No, censorship is not the core issue. Censorship is a MacGuffin, a plot device that keeps the story moving in the media but doesn’t get to the heart of what’s really happening. As much as we like to think our companies value human rights above all else, it’s simply not true. Companies are businesses, and they behave like businesses. They’re guided by the profit motive, and they seek to grow revenue and earnings. It’s what they do.

Occasionally, ethical and moral considerations play a role in corporate strategies. There are companies that practice enlightened self-interest, and Google is one of them.

Google knows, for instance, that its search engine is more popular and valuable if it is seen to be objective, delivering the best possible results, not beholden to the solicitations of commercial interests or the fiats of oppressive governments. Paradoxically, by refusing to capitulate to those who would have Google skew its search results, Google actually makes its search engine more valuable to everybody, including Google. That’s enlightened self-interest.

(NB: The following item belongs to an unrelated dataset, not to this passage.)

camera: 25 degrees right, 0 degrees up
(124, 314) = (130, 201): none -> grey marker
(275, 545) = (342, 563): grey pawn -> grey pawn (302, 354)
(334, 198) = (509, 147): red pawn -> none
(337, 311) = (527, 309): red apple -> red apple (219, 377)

So, what’s really happening? What’s the big picture? Google is one of dozens of Western multinational companies finding that China, though the fastest-growing major economy in the world, will not provide them with the riches they had anticipated. That’s because of China’s nationalist mercantilism, as reflected in its “indigenous innovation” industrial policies.

A story in today’s Wall Street Journal is instructive. Titled “Business Sours on China,” the article explores the growing disillusionment of foreign businesses in China. These businesses are discovering that Chinese authorities are increasingly favoring homegrown state-owned companies across a range of industries, including almost all involving technology-related growth sectors.

What follows is a salient excerpt from the WSJ story:

“The Google issue has had a crystallizing effect,” says Lester Ross, managing partner in Beijing for U.S. law firm Wilmer Cutler Pickering Hale and Dorr. “It raised the consciousness of government and of the boardrooms and other stakeholders” about the difficulties of doing business in China, he says.

Foreign investors have long complained about China’s haphazard legal system and regulation.

These were mere annoyances when China was an emerging market. Today, the huge Chinese market is increasingly fundamental to the health of large Western multinationals. Lose here, say Western executives, and multinationals are weakened globally.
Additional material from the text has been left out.